Mineral water bottling plant at Silent Valley shut down

Under pressure from environmentalists, the Forest Department, and the tribespeople living in the buffer zone of the Silent Valley National Park, the Palakkad district administration has issued an order closing down a mineral water bottling plant at Kallamala, near Mukkali. The plant has been functioning for the past one year flouting rules.

The order issued by Palakkad Collector P. Marikutty said the proceedings were in accordance with the Kerala High Court order issued during last November directing the district administration to decide on the future of J&J Mineral Water Company.

It is located in the buffer zone of the Silent Valley and marketed packaged drinking water and soda bottles under the brand Silent Valley.
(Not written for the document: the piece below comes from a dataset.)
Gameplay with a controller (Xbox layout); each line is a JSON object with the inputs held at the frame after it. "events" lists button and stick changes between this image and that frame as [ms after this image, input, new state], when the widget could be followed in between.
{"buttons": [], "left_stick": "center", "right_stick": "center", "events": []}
A copy of the order accessed by The Hindu said the decision was based on reports from the Silent Valley Wildlife Warden and project officer of the Integrated Tribal Development Programme in Attappady.

The Forest Department had argued that the plant was within 10-km radius of the Silent Valley National Park, which goes against the Union government’s declaration of eco-sensitive zones around national parks and wildlife sanctuaries.

The bottling plant also comprised a plastic pet bottle manufacturing unit that can pollute the pristine environment.

The Groundwater Department had contended that the plant would affect the drinking water situation in the region by overexploiting groundwater resources.

The decision also reflects collective opinion of the SC/ST Department, Pollution Control Board, Industrial Department, and the local grama panchayat.

The local grama panchayat said the company was causing drinking water scarcity in adjoining tribal settlements.

Collective effort

P.S. Panicker of environmental organisation Jana Jagratha, which took up the case to the High Court, said the decision was the culmination of a collective movement against the company that was causing alarming depletion of groundwater resources in the environmentally sensitive region.


When the proposal was made some years ago, the government and the district administration had raised objections with the District Collector submitting a report that the plant, planned on the banks of the Karuvarathode, a tributary of the Bhavani, near Mukkali, would affect the water table and cause serious ecological imbalance.

“Protecting the Silent Valley is the utmost priority of the government. No commercial interest will be allowed to take precedence over it,” the then Forest Minister Benoy Viswom had said, opposing the move.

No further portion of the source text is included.